Pascal Expert is a subset of Pascal Analyzer, but as a Delphi IDE plugin that runs static analysis on the current project. It aims to give you a better understanding of your code, improve code quality, and maintain consistency. 

 

Since it runs within the IDE, it is easy to set up, and developers can quickly identify and fix issues at once. However, being a subset of the main tool also means that it performs a fraction of Pascal Analyzer's checks and yields fewer reports.

 

Pros:

• Configuration support that allows developers to exclude source or mark specific items to be excluded from analysis.
• Integrates with the Delphi IDE for faster analysis and early error detection.
• Responsive support, with most reviewers recording responses in under one business day.
• Improves Delphi code quality and maintains consistency.

Cons:

• Generates fewer reports compared to the Pascal Analyzer.
• Can produce false positives

 

5. SonarDelphi

SonarDelphi is an open-source, community-driven plugin that adds Delphi language support to SonarQube, another open-source static code analysis tool for detecting coding issues and improving code quality and security. 

 

Essentially, SonarDelphi provides Delphi teams with access to SonarQube's features and functionalities, such as automated code quality and security reviews and actionable code intelligence.
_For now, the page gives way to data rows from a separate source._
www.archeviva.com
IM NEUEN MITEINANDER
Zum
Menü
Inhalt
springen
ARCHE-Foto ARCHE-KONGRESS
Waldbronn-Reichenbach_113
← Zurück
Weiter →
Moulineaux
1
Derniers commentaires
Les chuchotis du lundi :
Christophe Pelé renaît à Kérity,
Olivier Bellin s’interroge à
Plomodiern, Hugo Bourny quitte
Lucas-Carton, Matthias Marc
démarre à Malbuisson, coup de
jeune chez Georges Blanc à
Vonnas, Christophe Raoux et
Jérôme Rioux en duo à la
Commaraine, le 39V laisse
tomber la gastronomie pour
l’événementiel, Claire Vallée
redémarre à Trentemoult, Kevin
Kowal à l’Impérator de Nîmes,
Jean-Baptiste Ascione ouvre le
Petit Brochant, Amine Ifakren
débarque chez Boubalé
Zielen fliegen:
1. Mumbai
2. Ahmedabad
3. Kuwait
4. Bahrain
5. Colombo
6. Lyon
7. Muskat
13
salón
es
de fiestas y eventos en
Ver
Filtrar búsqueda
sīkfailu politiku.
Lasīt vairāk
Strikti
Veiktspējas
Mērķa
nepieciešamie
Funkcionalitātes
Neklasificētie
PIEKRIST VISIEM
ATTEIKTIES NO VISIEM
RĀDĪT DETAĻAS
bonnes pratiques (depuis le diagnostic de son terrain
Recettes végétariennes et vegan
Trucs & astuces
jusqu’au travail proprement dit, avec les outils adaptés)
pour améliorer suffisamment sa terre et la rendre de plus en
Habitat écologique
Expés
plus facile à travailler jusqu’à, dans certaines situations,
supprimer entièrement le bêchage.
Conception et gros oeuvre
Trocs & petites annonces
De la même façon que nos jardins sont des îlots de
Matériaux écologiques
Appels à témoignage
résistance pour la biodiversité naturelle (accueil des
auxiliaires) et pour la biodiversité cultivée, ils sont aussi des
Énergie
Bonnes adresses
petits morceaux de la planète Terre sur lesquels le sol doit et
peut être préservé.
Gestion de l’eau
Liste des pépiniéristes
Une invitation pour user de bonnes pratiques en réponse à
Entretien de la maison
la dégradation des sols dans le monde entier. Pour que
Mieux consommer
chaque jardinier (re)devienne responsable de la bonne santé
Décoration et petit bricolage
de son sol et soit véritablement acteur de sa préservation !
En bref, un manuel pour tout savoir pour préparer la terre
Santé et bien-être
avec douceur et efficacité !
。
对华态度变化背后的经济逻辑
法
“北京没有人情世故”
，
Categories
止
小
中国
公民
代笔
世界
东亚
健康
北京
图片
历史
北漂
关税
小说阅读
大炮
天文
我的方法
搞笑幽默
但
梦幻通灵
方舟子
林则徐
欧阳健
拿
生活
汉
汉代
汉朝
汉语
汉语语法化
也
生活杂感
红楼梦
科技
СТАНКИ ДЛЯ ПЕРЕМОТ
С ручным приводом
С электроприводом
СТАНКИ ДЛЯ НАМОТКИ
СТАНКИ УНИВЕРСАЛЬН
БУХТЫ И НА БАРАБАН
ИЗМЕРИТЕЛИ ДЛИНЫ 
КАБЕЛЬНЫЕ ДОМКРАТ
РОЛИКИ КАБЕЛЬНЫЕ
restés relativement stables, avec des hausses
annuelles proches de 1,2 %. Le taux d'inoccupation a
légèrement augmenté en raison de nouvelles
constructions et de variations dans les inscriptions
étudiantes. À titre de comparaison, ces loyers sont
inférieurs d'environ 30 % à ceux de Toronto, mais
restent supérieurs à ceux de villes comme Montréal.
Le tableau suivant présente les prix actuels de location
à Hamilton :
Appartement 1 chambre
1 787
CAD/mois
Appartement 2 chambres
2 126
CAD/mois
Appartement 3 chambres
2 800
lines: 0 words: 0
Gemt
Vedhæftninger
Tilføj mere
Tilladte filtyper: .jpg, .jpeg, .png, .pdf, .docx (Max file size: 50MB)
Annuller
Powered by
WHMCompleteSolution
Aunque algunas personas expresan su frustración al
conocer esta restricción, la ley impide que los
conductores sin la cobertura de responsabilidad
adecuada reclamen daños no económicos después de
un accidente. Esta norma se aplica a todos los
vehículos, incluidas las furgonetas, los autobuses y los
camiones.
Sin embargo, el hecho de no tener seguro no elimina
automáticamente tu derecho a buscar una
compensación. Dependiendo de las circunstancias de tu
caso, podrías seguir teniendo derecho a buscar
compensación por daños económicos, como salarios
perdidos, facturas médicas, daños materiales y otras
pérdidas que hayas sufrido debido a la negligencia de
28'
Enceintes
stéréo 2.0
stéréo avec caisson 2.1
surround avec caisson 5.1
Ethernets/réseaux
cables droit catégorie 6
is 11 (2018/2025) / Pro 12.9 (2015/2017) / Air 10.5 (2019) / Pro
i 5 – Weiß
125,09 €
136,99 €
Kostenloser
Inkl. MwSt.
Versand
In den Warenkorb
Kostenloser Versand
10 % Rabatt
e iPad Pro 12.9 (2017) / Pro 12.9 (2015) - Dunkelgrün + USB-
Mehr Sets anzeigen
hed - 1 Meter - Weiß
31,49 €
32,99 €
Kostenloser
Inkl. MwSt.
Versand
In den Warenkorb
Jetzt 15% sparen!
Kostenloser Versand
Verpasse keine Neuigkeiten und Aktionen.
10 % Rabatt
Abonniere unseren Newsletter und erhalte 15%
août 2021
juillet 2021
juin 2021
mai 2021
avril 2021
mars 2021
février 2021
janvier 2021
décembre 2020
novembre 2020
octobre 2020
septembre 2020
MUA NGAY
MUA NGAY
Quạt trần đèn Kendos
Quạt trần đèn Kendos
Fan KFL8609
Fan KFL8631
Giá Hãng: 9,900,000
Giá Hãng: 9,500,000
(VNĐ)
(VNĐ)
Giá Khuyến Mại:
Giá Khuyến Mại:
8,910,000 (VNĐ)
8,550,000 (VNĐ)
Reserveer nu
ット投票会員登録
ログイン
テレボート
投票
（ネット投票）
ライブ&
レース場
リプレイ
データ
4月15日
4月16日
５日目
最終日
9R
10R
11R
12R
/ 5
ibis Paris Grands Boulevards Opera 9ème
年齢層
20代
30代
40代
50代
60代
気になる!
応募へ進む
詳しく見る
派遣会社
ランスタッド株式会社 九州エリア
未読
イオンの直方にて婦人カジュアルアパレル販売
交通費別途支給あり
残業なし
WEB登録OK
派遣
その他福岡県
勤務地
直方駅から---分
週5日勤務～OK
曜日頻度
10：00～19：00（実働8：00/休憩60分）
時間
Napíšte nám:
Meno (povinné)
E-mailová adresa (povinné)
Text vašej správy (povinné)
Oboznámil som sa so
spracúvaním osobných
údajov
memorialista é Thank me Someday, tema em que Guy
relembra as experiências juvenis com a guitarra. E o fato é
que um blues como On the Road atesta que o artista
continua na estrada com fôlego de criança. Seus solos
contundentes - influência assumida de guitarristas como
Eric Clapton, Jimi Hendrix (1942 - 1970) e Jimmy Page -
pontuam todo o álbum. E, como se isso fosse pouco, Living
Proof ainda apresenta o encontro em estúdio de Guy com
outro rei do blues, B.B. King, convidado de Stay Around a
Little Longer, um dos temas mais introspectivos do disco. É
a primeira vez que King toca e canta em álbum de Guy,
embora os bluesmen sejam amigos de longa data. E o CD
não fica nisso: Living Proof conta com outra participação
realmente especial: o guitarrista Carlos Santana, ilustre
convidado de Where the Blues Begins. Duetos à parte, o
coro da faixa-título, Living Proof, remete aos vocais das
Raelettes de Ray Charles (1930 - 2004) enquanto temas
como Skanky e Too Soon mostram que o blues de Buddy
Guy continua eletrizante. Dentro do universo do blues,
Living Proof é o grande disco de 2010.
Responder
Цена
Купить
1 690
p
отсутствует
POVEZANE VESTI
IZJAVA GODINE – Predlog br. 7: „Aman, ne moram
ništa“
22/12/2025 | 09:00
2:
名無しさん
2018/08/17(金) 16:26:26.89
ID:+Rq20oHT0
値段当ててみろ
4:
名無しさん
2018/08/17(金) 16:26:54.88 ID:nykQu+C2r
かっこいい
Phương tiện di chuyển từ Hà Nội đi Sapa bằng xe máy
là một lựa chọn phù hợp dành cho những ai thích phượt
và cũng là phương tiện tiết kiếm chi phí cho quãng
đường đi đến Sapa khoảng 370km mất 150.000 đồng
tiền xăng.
It achieves this by adding more than 120 Delphi-specific rules to SonarQube to identify issues, such as name casing inconsistencies, uninitialized variables, redundant casts, platform-dependent casts, etc. 

 

SonarDelphi has been adopted by SonarQube, so it can integrate with SonarQube dashboards. It can also be integrated into existing workflows and used in the Delphi IDE via the DelphiLint plugin. 

 

Pros:

• Multiple integration options with support for any existing workflow and the DelphiLint plugin for IDE integration.
• Easy implementation of custom rules, as developers can create custom rules using the SonarQube UI templates.
• Free and open-source software

Cons:

• Setting up a SonarDelphi project can get complex and may require manual configuration and maintenance
• SonarDelphi can also produce false positives.
• Depending on your project size, configuring SonarQube can be resource-intensive.

 

How to Choose the Best Static Analysis Tools for Delphi

 

The following steps will guide you toward making the right decision for your organization.

 

1. Define your static analysis goals and objectives: The first step is to define a clear goal. What are you looking to achieve with static code analysis? Are you trying to reduce technical debt? Enhance application security? Maintain a faster time to market without sacrificing code quality and security? 

 

Whatever the goal is, define it. 

 

2. Generate a list of criteria each tool must possess to meet your needs: The properties discussed in this article are a good starting point. However, feel free to include yours based on the defined goal. 

 

3. Compile a list of Delphi static analyzers that align with your goals: Next, you want to compile a list of tools that seem like strong contenders. If the tools in the list above meet the criteria, include them in your list. The objective here is to create a list you can filter through.

 

4. Bonus: Look for a partner: A vendor who becomes a partner shares in your journey and enables you to scale as your business timeframe allows. When choosing a partner, look for a vendor with a proven track record of helping similar businesses achieve your predefined goals (both short-term and long-term).

 

Conclusion

The best static code analysis tools for Delphi are those that meet both short and long-term business needs. It's critical that you have a clear understanding of your organization's overall goal and keep that top of mind during your research. The only clear metric of success is how closely the result aligns with the predefined goal.

 

If ensuring secure application deployment and production is a critical objective, DerScanner's SAST not only reveals hidden vulnerabilities but also provides actionable remediation advice to fix them. It is the most advanced tool on this list. That said, for Delphi code health checks and maintaining consistent code, FixInsights or Pascal Analyzer could do the job.